**Aim of the exercise:** Reproduce each of the following rows verbatim.

**Material for this task:**
※

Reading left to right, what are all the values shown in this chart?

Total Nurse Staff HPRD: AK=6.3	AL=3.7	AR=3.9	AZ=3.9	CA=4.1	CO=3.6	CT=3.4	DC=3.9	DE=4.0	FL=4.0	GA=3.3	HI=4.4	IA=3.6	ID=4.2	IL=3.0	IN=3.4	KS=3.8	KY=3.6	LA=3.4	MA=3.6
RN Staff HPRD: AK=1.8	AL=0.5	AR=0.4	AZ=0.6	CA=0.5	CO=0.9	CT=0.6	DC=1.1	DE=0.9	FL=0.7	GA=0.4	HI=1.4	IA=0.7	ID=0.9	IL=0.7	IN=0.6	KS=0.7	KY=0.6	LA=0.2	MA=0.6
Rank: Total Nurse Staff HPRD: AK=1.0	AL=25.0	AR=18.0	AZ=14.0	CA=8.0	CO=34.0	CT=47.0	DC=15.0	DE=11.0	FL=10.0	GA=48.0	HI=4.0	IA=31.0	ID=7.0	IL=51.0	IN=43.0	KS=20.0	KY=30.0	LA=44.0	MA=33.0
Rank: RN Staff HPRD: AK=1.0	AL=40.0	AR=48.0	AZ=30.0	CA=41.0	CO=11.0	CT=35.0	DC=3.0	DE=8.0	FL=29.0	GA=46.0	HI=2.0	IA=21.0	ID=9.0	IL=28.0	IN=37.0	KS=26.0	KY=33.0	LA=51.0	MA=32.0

※

**Answer to the problem:**
Reading left to right, what are all the values shown in this chart?

Total Nurse Staff HPRD: AK=6.3	AL=3.7	AR=3.9	AZ=3.9	CA=4.1	CO=3.6	CT=3.4	DC=3.9	DE=4.0	FL=4.0	GA=3.3	HI=4.4	IA=3.6	ID=4.2	IL=3.0	IN=3.4	KS=3.8	KY=3.6	LA=3.4	MA=3.6
RN Staff HPRD: AK=1.8	AL=0.5	AR=0.4	AZ=0.6	CA=0.5	CO=0.9	CT=0.6	DC=1.1	DE=0.9	FL=0.7	GA=0.4	HI=1.4	IA=0.7	ID=0.9	IL=0.7	IN=0.6	KS=0.7	KY=0.6	LA=0.2	MA=0.6
Rank: Total Nurse Staff HPRD: AK=1.0	AL=25.0	AR=18.0	AZ=14.0	CA=8.0	CO=34.0	CT=47.0	DC=15.0	DE=11.0	FL=10.0	GA=48.0	HI=4.0	IA=31.0	ID=7.0	IL=51.0	IN=43.0	KS=20.0	KY=30.0	LA=44.0	MA=33.0
Rank: RN Staff HPRD: AK=1.0	AL=40.0	AR=48.0	AZ=30.0	CA=41.0	CO=11.0	CT=35.0	DC=3.0	DE=8.0	FL=29.0	GA=46.0	HI=2.0	IA=21.0	ID=9.0	IL=28.0	IN=37.0	KS=26.0	KY=33.0	LA=51.0	MA=32.0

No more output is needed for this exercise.